Since the general availability of Azure Data Lake Storage (ADLS) Gen2 in Feb 2019, customers have been getting insights for their big data analytics workloads at cloud scale. Integration to analytics engines is critical for their analytics workloads, and equally important is the ability to programmatically ingest, manage, and analyze data. This ability is critical for key areas of enterprise data lakes such as data ingestion, event-driven big data platforms, machine learning (ML), and advanced analytics. Programmatic access is possible today using ADLS Gen2 REST APIs, Blob REST APIs, or capabilities via Multi-Protocol Access. As part of our developer ecosystem journey, our goal is to make customer application development for programmatic access easier than ever before.
Towards this goal, we're announcing the general availability of Python, .NET, Java, and JS filesystem SDKs for Azure Data Lake Storage (ADLS) Gen2 in all Azure regions. This includes support for CRUD operations for filesystem, directories, files, and permissions with filesystem semantics for ADLS Gen2. Customers can now use this familiar filesystem programming model to simplify application development for ADLS Gen2. These filesystem SDKs streamline our customers’ ability to ingest, manage, and analyze data for ADLS Gen2 and help them gain insights at cloud scale faster than ever before.
Many of our customers have tried out the ADLS Gen2 SDK preview builds for their scenarios successfully.
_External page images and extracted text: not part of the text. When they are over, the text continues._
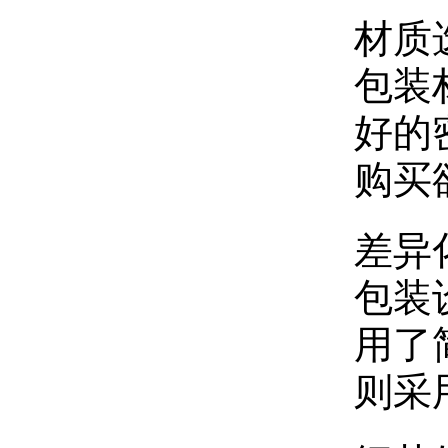
‌材
包装
好的
购买
‌差
包装
用了
则采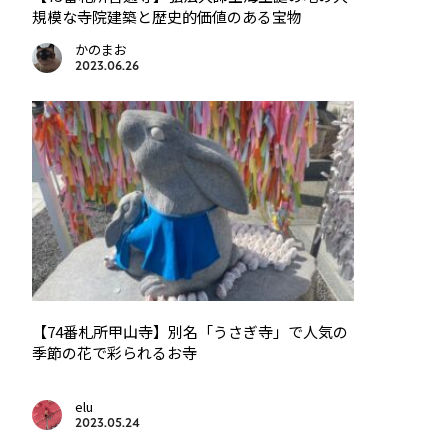
規模な寺院建築と歴史的価値のある宝物
かのまお
2023.06.26
【74番札所甲山寺】別名「うさぎ寺」で人気の
季節の花で彩られるお寺
elu
2023.05.24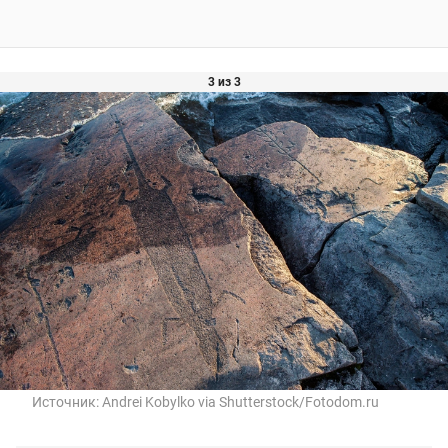
3 из 3
Источник:
Andrei Kobylko via Shutterstock/Fotodom.ru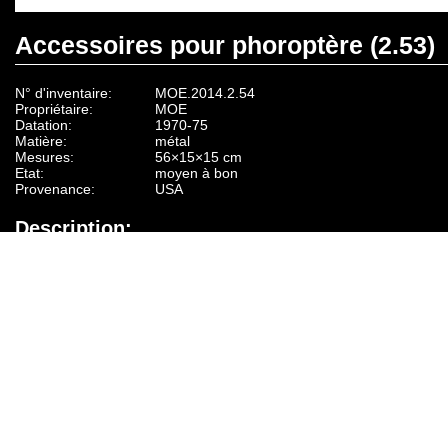
Accessoires pour phoroptère (2.53)
N° d'inventaire:
MOE.2014.2.54
Propriétaire:
MOE
Datation:
1970-75
Matière:
métal
Mesures:
56×15×15 cm
Etat:
moyen à bon
Provenance:
USA
Description:
Axe de métal avec porte texte
Fonction d'usage:
Ce porte optotype se fixe sur un phoroptère pour 
de près.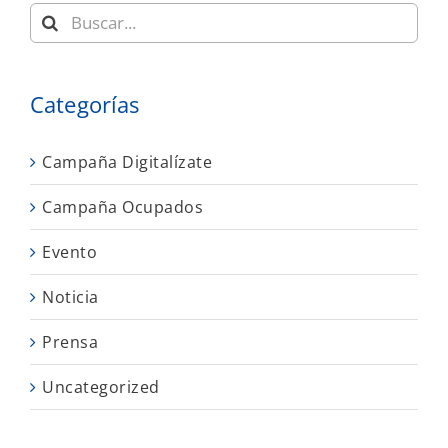
Buscar:
Categorías
Campaña Digitalízate
Campaña Ocupados
Evento
Noticia
Prensa
Uncategorized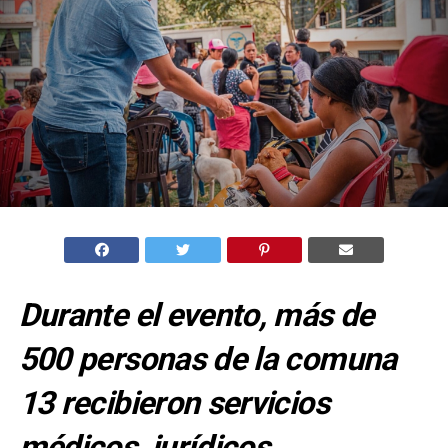
Durante el evento, más de
500 personas de la comuna
13 recibieron servicios
médicos, jurídicos,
Here are some common themes based on preview feedback:
- The SDK is working seamlessly with new filesystem semantics and has successfully moved key data domains to ADLS Gen2. The SDK expedited the transfer of 450 GB data from ADLS Gen1 to ADLS Gen2 within a few hours. The permissions set up at the root-level directory is working well with hierarchical namespace enabled and all the permissions are propagating perfectly to the child items through the folder hierarchy.
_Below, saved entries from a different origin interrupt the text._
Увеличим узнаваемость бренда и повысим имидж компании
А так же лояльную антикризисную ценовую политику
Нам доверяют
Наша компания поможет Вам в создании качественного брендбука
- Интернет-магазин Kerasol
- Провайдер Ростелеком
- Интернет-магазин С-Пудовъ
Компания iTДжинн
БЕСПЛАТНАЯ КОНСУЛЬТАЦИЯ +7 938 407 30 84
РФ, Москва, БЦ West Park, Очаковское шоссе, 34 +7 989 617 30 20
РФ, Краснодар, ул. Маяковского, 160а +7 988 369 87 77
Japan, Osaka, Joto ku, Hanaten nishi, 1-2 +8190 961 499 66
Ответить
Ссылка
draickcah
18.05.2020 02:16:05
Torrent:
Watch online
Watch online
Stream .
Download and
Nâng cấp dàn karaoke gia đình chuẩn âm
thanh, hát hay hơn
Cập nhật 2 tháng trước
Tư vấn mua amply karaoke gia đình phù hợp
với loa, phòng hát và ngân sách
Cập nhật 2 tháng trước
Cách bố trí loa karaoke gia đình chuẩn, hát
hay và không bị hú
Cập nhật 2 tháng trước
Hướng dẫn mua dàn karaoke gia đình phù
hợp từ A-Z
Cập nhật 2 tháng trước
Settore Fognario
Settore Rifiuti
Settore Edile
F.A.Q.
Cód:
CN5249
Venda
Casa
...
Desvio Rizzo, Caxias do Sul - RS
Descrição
- The SDK is critical to the way customers orchestrate their deployments.
- The SDK has helped ingest large amounts of IoT data to be used by data scientists for their analytics workloads. This has been instrumental in providing self-service environments for the researchers with access to their own set of directories.
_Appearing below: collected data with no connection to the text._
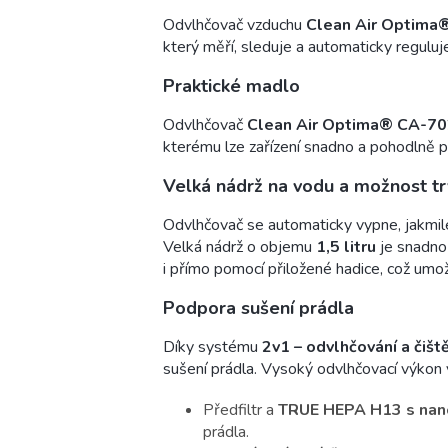
Odvlhčovač vzduchu
Clean Air Optima
který měří, sleduje a automaticky reguluj
Praktické madlo
Odvlhčovač
Clean Air Optima® CA-70
kterému lze zařízení snadno a pohodlně p
Velká nádrž na vodu a možnost t
Odvlhčovač se automaticky vypne, jakmile 
Velká nádrž o objemu
1,5 litru
je snadno
i přímo pomocí přiložené hadice, což um
Podpora sušení prádla
Díky systému
2v1 – odvlhčování a čišt
sušení prádla. Vysoký odvlhčovací výkon v 
Předfiltr a
TRUE HEPA H13 s nano
prádla.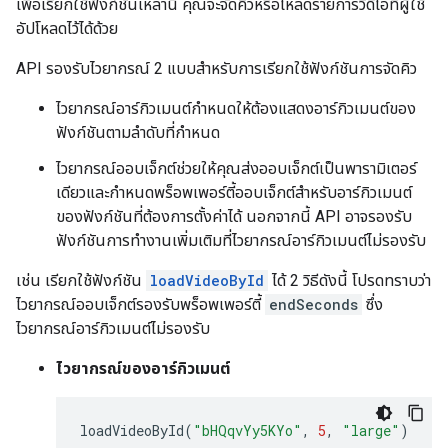
เพื่อเรียกใช้ฟังก์ชันเหล่านี้ คุณจะจัดคิวหรือโหลดรายการวิดีโอที่ผู้ใช้
อัปโหลดไว้ได้ด้วย
API รองรับไวยากรณ์ 2 แบบสำหรับการเรียกใช้ฟังก์ชันการจัดคิว
ไวยากรณ์อาร์กิวเมนต์กำหนดให้ต้องแสดงอาร์กิวเมนต์ของ
ฟังก์ชันตามลำดับที่กำหนด
ไวยากรณ์ออบเจ็กต์ช่วยให้คุณส่งออบเจ็กต์เป็นพารามิเตอร์
เดียวและกำหนดพร็อพเพอร์ตี้ออบเจ็กต์สำหรับอาร์กิวเมนต์
ของฟังก์ชันที่ต้องการตั้งค่าได้ นอกจากนี้ API อาจรองรับ
ฟังก์ชันการทำงานเพิ่มเติมที่ไวยากรณ์อาร์กิวเมนต์ไม่รองรับ
เช่น เรียกใช้ฟังก์ชัน
loadVideoById
ได้ 2 วิธีดังนี้ โปรดทราบว่า
ไวยากรณ์ออบเจ็กต์รองรับพร็อพเพอร์ตี้
endSeconds
ซึ่ง
ไวยากรณ์อาร์กิวเมนต์ไม่รองรับ
ไวยากรณ์ของอาร์กิวเมนต์
loadVideoById
(
"bHQqvYy5KYo"
,
5
,
"large"
)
- Data ingestion pipelines have used the SDK to integrate drone image data, satellite image data, ground sensor data, and weather data into ADLS Gen2. This helps build custom ML models which generate additional business insights for customers. Customers can use these ML models or aggregate raw data based on their needs and store processed results back into ADLS Gen2.
- Customers appreciate that the SDK preview feedback has been addressed as part of the preview builds and are eagerly awaiting general availability.
- Customers have successfully executed various tests including creating and appending files using the ADLS Gen2 SDK and testing reads using the Blob REST API.
Based on your preview feedback, we have also introduced new APIs for bulk upload that simplifies the experience for larger data writes/appends for ADLS Gen2. Detailed documentation is available in the links below:
PowerShell and CLI will continue to be available for preview globally in all Azure regions. We will announce General Availability for PowerShell and CLI as soon as we have addressed preview feedback.
We welcome your feedback to continue to enrich the ADLS Gen2 developer experience and thank everyone for their collaboration towards achieving this high value release. We look forward to these strong partnerships in future investments as well for our developer ecosystem journey.